## SHORT PROBLEM
Write what comes next in the critique of the Rust backend infographic, picking up after the first numbered clarity issue.

## DOCUMENT
▼

This critique reviews the infographic embedded at the start of the Architecture section of docs/rust_backend.md. The image is a 1600×900 layered diagram with four horizontal layers (Python host → sase.core facade → sase_core_rs PyO3 extension → ../sase-core Rust workspace), an "ownership" right-side panel, a small "Contract loop" bottom-right panel, and a set of left-side annotation pills next to each layer.

The original prompt is preserved in rust-backend-boundary-infographic.prompt.md; deterministic ImageMagick labels were composited on top of a no-text background. This critique is grounded in the current docs/rust_backend.md text and in the Rust-backed binding inventory still present in src/sase/core/.

Summary

The diagram captures the headline shape of the boundary correctly — four stacked layers with a clear "required Rust boundary, no Python fallback" connector — but it under-represents the breadth of the Rust-owned surface and over-loads the bottom layer with three box labels that conflate unrelated domains. The biggest single gap is bead data operations, which are arguably the largest Rust-owned category in the doc but appear only as a parenthetical "work DAG" inside a mashed-up box. Several side annotations are visually cramped to the point of being unreadable at GitHub Markdown width.

Clarity issues a new user would hit

  1. Bottom-layer boxes mash unrelated domains together. The ../sase-core Rust workspace layer shows three boxes labeled roughly "parse + notifications", "status/launch + launch fanout + work DAG", and "git parsers". Project parsing and the notification JSONL store are separate concerns; status helpers, agent launch preparation, and the bead work-plan DAG are three independent migrations. Combining them suggests they're one cluster, which is misleading. A new reader cannot answer "where do beads live?" or "where does the agent artifact scanner live?" from this layer.

▲

## PROVIDED RECORDS
▼

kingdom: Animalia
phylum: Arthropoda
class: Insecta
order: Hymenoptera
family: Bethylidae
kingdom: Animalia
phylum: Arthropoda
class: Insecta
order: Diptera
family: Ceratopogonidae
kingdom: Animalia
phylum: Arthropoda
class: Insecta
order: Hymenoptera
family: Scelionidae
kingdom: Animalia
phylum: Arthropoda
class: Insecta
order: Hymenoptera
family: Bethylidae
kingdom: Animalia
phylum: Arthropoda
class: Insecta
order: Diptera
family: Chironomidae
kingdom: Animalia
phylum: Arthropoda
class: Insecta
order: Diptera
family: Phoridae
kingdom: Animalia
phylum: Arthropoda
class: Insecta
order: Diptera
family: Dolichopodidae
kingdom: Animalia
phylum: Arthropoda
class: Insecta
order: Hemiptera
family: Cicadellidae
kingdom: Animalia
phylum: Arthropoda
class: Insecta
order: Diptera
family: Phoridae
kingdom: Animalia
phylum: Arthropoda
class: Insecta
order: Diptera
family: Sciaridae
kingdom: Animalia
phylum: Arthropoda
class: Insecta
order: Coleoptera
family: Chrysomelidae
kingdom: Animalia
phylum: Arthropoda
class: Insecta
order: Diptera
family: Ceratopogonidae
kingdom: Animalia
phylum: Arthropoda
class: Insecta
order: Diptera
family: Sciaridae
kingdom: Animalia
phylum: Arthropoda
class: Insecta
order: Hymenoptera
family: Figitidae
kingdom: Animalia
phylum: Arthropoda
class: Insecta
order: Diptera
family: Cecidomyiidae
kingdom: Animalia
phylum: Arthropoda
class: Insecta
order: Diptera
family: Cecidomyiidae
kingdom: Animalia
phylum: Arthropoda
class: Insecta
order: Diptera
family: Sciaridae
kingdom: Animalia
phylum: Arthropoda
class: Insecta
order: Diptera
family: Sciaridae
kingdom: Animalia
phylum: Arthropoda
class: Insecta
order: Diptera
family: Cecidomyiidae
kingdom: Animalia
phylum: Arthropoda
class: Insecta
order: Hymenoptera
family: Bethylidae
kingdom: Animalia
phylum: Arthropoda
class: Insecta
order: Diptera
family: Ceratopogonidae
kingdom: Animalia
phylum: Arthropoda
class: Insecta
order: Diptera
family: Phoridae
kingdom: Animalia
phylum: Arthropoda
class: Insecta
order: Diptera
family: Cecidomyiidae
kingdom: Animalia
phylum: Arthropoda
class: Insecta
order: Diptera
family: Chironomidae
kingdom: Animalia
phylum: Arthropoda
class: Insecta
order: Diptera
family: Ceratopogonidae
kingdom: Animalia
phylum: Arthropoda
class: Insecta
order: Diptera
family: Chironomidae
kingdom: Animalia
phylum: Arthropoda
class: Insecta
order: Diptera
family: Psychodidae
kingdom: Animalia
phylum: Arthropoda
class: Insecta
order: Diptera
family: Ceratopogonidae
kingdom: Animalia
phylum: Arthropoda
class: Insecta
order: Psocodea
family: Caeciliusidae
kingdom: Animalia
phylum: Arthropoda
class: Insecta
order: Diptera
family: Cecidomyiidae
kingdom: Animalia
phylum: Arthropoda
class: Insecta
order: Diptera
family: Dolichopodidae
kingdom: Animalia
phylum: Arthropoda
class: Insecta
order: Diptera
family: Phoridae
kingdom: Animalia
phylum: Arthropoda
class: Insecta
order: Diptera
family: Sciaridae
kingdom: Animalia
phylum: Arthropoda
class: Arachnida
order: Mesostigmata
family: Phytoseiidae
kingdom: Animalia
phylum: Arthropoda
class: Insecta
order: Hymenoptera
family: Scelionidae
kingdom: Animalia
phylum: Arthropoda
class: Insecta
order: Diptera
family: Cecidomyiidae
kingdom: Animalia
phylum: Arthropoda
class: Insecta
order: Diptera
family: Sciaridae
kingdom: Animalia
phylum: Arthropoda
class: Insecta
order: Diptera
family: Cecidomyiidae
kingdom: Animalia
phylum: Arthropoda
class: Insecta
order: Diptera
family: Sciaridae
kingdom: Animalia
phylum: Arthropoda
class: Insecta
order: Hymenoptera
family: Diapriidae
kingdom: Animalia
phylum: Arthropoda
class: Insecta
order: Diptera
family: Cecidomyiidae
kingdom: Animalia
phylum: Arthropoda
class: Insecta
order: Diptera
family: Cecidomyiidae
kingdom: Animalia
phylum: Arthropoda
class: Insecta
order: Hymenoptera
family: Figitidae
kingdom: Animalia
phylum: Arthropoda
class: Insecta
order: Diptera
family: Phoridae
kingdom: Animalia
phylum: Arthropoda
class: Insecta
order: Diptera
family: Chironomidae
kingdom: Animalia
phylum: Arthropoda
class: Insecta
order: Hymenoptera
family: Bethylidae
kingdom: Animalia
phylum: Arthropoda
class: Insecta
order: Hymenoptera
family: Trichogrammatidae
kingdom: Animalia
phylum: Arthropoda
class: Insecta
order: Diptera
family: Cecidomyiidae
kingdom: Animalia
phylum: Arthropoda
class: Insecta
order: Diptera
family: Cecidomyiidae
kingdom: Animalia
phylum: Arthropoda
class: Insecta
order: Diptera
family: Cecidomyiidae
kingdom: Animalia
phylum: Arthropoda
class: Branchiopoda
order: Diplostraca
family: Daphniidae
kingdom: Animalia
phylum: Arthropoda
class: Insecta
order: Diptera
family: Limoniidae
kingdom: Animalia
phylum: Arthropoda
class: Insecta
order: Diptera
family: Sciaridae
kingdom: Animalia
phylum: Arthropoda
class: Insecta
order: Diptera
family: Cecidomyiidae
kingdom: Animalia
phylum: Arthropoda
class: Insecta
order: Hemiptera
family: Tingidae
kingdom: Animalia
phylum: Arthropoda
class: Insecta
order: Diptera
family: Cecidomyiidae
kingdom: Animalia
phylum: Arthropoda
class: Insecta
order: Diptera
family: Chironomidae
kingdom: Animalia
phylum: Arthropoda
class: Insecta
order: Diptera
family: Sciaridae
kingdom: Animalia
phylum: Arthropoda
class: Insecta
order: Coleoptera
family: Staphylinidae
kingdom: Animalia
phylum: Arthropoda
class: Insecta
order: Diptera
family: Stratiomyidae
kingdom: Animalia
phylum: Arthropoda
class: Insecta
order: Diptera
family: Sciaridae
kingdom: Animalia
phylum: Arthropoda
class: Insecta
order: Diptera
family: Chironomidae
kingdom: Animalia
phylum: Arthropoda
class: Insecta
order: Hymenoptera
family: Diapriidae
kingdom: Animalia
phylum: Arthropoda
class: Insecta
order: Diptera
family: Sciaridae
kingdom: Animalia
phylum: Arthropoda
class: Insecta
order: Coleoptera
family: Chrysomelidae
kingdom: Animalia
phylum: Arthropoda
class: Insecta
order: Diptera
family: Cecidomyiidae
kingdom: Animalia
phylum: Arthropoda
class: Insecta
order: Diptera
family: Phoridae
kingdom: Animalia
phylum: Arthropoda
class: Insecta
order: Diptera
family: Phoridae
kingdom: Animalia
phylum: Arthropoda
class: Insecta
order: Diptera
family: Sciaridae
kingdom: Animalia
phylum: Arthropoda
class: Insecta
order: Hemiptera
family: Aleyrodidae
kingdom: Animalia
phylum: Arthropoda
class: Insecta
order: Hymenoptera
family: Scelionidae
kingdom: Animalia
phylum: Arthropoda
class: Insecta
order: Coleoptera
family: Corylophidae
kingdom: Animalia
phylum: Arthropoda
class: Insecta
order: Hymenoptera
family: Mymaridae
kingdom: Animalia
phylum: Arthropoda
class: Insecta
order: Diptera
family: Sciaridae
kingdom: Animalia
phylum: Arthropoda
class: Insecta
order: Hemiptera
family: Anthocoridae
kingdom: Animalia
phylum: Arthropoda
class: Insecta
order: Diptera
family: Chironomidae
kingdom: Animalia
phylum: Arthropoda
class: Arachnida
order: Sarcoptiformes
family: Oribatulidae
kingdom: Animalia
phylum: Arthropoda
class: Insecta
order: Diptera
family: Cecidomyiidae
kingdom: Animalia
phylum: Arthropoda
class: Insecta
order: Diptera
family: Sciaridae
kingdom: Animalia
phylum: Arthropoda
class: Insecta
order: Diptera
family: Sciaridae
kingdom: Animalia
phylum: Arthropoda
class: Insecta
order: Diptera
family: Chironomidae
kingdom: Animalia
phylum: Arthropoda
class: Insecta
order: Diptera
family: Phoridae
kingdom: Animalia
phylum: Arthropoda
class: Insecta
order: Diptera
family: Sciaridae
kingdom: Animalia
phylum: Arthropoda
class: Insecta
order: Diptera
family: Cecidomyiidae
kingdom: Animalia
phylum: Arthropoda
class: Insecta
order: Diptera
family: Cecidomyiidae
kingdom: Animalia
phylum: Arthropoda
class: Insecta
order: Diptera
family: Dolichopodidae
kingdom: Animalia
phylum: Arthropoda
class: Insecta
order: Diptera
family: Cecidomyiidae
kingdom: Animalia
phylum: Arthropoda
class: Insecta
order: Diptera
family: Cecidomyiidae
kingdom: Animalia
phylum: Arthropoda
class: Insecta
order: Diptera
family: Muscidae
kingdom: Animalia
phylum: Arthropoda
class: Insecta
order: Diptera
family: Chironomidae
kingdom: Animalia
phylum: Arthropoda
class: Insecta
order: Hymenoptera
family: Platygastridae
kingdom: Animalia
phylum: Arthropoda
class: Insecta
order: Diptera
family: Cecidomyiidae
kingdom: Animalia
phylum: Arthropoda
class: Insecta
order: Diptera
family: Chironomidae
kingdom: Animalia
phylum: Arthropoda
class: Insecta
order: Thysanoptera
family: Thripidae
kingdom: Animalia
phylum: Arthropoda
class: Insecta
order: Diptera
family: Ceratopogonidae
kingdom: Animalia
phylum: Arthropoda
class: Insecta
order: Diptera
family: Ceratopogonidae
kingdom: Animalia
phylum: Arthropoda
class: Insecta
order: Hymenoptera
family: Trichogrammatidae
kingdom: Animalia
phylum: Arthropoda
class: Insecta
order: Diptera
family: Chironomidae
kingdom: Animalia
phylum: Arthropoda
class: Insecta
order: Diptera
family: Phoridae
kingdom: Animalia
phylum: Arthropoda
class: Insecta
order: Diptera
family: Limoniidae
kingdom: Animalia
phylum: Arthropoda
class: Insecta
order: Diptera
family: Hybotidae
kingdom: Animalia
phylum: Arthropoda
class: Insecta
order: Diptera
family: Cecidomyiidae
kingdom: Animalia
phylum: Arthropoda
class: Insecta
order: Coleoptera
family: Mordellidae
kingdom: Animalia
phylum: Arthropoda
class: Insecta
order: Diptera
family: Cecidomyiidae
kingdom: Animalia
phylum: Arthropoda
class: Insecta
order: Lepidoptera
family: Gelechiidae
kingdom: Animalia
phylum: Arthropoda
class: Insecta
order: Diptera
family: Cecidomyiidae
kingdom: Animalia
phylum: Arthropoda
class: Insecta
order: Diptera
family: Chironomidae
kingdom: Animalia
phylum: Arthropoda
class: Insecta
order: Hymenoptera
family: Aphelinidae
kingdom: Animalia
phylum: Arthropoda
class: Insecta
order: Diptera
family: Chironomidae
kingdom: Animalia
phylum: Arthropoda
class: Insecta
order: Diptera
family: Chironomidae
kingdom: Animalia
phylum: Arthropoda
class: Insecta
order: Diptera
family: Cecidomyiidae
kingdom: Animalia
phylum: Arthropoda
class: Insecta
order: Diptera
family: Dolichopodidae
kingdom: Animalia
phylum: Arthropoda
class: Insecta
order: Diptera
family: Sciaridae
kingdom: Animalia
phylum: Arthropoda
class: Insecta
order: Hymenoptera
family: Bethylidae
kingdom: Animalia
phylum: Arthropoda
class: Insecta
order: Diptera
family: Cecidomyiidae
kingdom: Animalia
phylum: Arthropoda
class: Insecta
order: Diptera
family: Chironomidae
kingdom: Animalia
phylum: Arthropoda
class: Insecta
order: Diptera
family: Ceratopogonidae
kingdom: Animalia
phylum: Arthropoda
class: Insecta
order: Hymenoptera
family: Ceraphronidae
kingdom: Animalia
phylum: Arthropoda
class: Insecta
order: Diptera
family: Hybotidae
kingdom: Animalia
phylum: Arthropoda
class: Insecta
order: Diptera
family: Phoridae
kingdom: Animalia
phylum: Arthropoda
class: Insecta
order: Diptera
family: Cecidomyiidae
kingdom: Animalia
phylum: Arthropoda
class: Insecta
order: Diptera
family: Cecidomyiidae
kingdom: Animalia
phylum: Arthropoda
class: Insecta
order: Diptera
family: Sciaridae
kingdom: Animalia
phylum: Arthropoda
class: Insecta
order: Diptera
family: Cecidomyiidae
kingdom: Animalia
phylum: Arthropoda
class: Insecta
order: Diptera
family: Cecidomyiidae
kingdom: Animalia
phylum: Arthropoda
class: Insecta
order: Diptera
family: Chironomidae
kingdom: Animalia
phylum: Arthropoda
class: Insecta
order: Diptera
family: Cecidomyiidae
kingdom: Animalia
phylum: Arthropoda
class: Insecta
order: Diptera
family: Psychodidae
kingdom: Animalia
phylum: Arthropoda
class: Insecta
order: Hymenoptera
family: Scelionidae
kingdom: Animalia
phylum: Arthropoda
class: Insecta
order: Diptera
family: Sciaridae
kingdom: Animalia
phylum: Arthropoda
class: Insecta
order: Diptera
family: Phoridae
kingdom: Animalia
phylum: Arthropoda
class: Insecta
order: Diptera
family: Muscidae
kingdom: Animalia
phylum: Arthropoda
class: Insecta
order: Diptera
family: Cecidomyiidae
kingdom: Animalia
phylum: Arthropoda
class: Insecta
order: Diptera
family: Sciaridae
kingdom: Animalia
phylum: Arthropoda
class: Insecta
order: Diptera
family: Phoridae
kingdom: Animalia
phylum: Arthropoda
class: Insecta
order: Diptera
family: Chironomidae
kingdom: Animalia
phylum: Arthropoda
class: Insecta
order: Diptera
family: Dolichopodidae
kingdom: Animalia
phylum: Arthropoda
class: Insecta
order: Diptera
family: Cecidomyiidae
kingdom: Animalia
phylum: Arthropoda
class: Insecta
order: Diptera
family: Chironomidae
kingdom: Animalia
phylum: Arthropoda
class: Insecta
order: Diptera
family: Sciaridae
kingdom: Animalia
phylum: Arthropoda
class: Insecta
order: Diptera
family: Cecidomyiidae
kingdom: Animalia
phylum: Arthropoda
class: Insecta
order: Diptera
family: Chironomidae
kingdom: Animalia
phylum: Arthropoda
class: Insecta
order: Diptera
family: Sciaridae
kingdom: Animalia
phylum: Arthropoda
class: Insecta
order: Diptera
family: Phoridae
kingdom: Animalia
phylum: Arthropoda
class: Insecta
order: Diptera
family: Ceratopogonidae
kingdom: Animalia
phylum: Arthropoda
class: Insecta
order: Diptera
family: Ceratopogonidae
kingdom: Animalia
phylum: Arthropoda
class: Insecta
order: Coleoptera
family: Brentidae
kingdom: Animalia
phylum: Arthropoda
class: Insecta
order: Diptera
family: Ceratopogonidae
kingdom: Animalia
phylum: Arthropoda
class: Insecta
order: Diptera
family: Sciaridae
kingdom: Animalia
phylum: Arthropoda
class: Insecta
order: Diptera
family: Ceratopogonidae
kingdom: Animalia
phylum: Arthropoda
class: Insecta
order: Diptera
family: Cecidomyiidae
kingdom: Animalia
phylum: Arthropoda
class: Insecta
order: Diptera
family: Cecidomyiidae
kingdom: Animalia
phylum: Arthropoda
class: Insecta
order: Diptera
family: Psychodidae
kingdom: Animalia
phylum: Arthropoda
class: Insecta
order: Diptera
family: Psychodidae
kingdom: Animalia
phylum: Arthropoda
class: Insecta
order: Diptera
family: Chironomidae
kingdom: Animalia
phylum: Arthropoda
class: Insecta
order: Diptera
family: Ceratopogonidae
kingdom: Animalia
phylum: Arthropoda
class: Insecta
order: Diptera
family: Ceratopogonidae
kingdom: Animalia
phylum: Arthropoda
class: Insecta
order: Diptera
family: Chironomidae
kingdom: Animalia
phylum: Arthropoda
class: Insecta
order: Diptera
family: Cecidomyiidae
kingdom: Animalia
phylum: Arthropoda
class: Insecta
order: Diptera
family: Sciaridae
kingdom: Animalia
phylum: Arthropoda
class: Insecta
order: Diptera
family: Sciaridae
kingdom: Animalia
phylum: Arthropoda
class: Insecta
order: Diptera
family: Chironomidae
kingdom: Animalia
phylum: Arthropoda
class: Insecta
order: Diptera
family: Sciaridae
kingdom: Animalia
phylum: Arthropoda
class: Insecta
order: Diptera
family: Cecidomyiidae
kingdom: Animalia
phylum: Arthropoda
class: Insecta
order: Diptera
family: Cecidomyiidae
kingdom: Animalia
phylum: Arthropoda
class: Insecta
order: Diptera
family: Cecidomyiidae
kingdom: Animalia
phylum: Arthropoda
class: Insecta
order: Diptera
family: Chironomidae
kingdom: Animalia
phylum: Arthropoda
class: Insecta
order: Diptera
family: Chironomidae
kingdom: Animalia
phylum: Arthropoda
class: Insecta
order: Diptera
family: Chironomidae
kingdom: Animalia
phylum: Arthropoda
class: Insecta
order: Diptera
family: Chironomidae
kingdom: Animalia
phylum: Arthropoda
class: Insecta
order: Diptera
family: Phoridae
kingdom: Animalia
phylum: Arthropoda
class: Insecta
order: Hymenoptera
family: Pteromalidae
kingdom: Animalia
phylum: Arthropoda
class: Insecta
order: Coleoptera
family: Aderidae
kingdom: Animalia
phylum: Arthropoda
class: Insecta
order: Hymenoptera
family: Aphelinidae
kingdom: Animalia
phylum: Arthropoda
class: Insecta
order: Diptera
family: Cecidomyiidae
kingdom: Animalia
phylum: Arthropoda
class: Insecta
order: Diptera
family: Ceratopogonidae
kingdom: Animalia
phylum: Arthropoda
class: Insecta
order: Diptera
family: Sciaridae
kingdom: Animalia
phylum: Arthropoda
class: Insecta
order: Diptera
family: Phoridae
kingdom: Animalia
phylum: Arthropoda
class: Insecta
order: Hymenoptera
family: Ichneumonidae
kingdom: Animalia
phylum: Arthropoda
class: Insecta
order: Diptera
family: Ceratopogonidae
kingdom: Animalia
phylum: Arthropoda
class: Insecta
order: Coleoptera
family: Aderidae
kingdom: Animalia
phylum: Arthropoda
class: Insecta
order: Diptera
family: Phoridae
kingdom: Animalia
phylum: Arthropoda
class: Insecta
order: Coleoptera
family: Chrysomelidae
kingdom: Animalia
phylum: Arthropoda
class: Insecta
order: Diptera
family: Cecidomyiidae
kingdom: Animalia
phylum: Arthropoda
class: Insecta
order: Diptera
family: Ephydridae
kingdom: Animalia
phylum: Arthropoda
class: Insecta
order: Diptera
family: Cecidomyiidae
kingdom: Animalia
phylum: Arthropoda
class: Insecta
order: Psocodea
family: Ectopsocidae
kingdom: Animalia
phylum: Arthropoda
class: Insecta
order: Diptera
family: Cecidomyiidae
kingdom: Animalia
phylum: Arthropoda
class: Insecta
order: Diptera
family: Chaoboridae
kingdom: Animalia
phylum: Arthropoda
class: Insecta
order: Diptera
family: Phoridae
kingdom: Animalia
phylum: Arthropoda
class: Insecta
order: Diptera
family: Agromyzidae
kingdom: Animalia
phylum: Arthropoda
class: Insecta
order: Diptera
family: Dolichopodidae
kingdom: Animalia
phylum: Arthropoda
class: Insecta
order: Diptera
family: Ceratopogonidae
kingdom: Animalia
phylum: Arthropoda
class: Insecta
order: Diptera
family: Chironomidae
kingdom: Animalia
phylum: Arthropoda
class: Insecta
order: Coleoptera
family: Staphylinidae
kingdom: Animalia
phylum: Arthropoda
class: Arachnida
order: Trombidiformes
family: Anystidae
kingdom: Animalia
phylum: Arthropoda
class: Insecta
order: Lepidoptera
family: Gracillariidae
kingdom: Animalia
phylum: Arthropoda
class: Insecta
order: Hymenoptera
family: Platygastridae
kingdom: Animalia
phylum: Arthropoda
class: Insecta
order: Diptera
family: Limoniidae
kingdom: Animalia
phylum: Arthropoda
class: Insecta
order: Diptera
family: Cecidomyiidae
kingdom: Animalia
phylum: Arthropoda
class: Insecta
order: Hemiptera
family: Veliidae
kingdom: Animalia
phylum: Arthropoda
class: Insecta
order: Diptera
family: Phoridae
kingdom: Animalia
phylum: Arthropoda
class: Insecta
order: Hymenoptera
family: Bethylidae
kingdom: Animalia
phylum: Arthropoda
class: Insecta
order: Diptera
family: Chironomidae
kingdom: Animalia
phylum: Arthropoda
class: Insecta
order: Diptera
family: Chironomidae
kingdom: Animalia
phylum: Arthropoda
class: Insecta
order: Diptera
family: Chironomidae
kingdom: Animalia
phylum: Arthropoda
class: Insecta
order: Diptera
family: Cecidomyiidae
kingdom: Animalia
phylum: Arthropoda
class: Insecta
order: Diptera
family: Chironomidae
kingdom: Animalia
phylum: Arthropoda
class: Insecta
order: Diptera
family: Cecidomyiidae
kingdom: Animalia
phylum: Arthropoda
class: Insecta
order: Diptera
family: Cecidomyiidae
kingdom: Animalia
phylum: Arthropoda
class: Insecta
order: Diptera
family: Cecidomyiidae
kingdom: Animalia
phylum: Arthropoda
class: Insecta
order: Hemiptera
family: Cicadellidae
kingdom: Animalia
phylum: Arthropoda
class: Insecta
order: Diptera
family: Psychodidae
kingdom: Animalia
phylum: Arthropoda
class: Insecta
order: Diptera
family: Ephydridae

▲

## EXERCISE RESULT
  2. Left-side annotations are dense and partially garbled. The vertical column of left-side labels reads (top to bottom) "file-path APIs", "VCS / workspace plugins", "xprompt resolution", and a phrase that renders as "user prompts process,checkout/orchestration TUI + query → API". The last label is hard to parse — it appears to collide with a neighbouring annotation or wrap awkwardly, and the comma-without-space hints at a label-composition bug rather than an intentional phrase. A new user has no path from these annotations to the four host responsibilities the doc actually lists (subprocess orchestration, TUI rendering, plugin entry points, filesystem mutation outside the prepared prompt path).
  3. The "required Rust boundary: no Python fallback" connector is the single most important concept and is buried. It sits as a thin centered pill between the facade and extension layers. A new reader's eye is pulled to the four horizontal bands and the two side panels; the "required, no fallback" callout — which is the entire reason the diagram exists — does not visually dominate. The "no Python fallback" framing is a load-bearing claim of the doc (no SASE_CORE_BACKEND env var, no in-process fallback) and deserves the most-prominent typographic weight.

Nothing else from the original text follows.